J'ai beaucoup travaillé avec les kiosquiers sur cette modification du règlement. Les syndicats des kiosquiers sont attachés à deux choses : à la commission paritaire et ils critiquent déjà le fait que la parité n'est pas respectée. La représentation de la Ville a été amendée, ce qu'ils ne remettent pas en cause. Mais cela devrait être 5 - 5 - 5 : 5 pour la Ville, 5 pour les représentants des kiosquiers et 5 pour la presse.
Or, par un biais un peu douteux, le représentant de l'A.A.P. se retrouve avec les kiosquiers alors que c'est un directeur des N.M.P.P. Cela fait dont 5 - 4 - 6.
Je pense que si l'on annonce aux syndicats que ce n'est plus 5 - 5 - 5 mais 25 - 4 - 6, il va y avoir comme un problème. Donc nous ne pouvons pas voter ce voeu dans ces conditions.
Deuxièmement, les syndicats m'ont affirmé qu'à l'heure actuelle - peut-être y a-t-il une erreur - il y a une procédure qui fait que les maires d'arrondissement sont saisis des propositions d'emplacement de kiosques et d'orientation des kiosques. Les syndicats protestent parce qu'ils trouvent que les maires d'arrondissement subissent des pressions, disons aimables, des petits commerçants qui parfois préfèrent déplacer les kiosques pour éviter d'avoir les kiosques devant leur commerce, sans se préoccuper du chiffre d'affaires du kiosquier.
Il y a un vrai problème de négociation entre l'ensemble des parties prenantes. Je pense que dans ces conditions, si le voeu est maintenu, nous voterons contre.
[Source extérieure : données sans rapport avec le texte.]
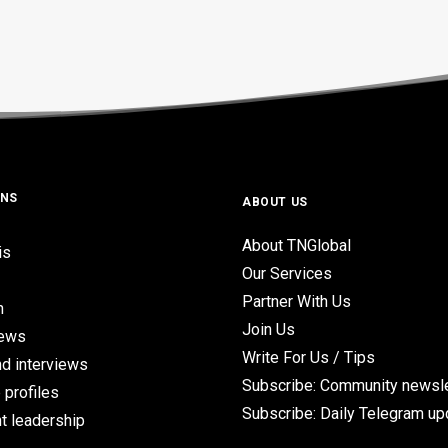
ONS
ABOUT US
About TNGlobal
is
Our Services
Partner With Us
n
Join Us
iews
Write For Us / Tips
d interviews
Subscribe: Community newsle
 profiles
Subscribe: Daily Telegram u
t leadership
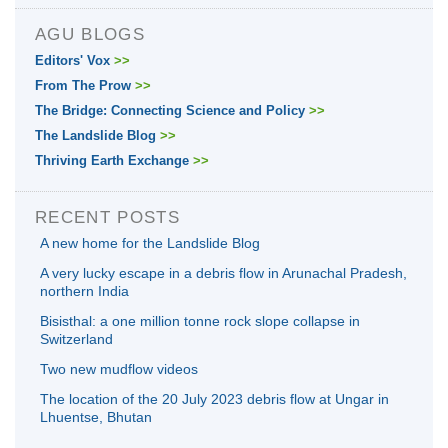
AGU BLOGS
Editors' Vox
>>
From The Prow
>>
The Bridge: Connecting Science and Policy
>>
The Landslide Blog
>>
Thriving Earth Exchange
>>
RECENT POSTS
A new home for the Landslide Blog
A very lucky escape in a debris flow in Arunachal Pradesh,
northern India
Bisisthal: a one million tonne rock slope collapse in
Switzerland
Two new mudflow videos
The location of the 20 July 2023 debris flow at Ungar in
Lhuentse, Bhutan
M. LE MAIRE DE PARIS. - Le voeu n'est pas recevable, donc il ne sera pas mis au vote conformément à notre tradition et à l'usage. Nous allons voter sur le texte.
Je mets aux voix, au scrutin public, le projet de délibération DFAECG 53. Pour : bulletin blanc ; contre : bulletin bleu, et abstentions : bulletin rouge.
Le scrutin est ouvert.
(Les suffrages sont recueillis)
Est-ce que tous les membres des groupes ont voté ?
Plus personne ne demande à voter ? Pas de regrets ?
Le scrutin est clos. Je vous demande de regagner vos places.
(Il est procédé au dépouillement).
M. LE MAIRE DE PARIS. - Je vous communique les résultats du scrutin relatif au projet de délibération concernant le règlement des kiosques.
Nombre d'inscrits : 163
Non participation au vote : 6
Suffrages exprimés : 157
Majorité absolue : 79
Pour : 63
Contre : 33
Abstentions : 61.
Le projet de délibération est adopté à la majorité. (1998, DFAECG 53).